Extracted page text data
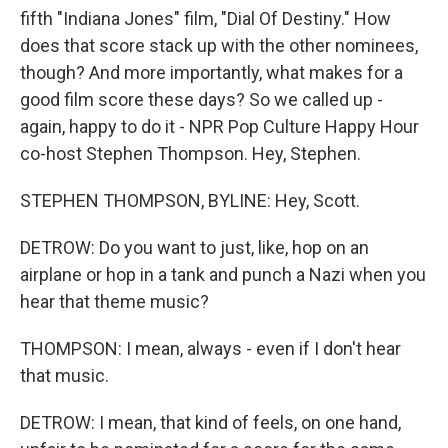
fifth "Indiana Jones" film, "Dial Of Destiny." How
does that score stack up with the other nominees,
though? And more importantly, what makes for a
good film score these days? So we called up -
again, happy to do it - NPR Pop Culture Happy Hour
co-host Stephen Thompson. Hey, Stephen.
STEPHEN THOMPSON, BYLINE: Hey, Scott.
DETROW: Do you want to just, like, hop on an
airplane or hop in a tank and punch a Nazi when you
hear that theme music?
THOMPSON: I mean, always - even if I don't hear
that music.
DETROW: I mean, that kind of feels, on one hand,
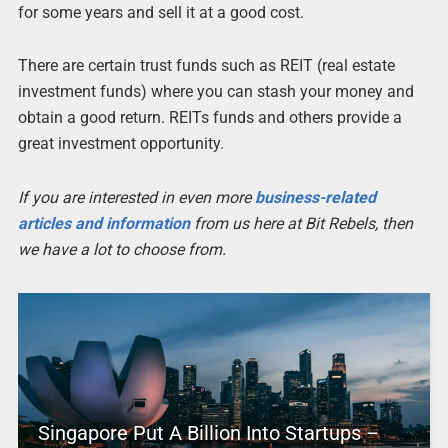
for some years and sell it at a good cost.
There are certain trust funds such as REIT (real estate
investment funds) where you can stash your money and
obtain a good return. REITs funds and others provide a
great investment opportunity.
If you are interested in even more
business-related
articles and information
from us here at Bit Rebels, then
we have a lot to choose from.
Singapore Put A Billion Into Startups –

...

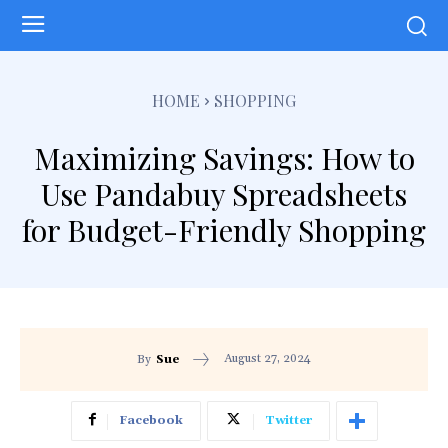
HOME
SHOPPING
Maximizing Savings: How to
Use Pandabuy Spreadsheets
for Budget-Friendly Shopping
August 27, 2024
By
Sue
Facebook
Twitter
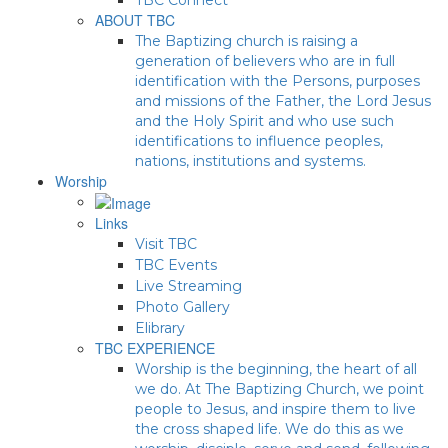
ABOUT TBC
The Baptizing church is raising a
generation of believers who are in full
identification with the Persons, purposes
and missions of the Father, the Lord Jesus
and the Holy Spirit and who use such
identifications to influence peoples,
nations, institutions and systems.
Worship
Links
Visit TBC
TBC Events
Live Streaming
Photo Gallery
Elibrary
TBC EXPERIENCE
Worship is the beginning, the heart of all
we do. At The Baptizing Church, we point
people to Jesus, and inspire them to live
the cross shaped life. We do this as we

To do:
Retype exactly the lines above, from the one with "identification with the Persons, purposes" through the one with "the cross shaped life. We do this as we", inclusive.

Exercise output:
identification with the Persons, purposes
and missions of the Father, the Lord Jesus
and the Holy Spirit and who use such
identifications to influence peoples,
nations, institutions and systems.
Worship
Links
Visit TBC
TBC Events
Live Streaming
Photo Gallery
Elibrary
TBC EXPERIENCE
Worship is the beginning, the heart of all
we do. At The Baptizing Church, we point
people to Jesus, and inspire them to live
the cross shaped life. We do this as we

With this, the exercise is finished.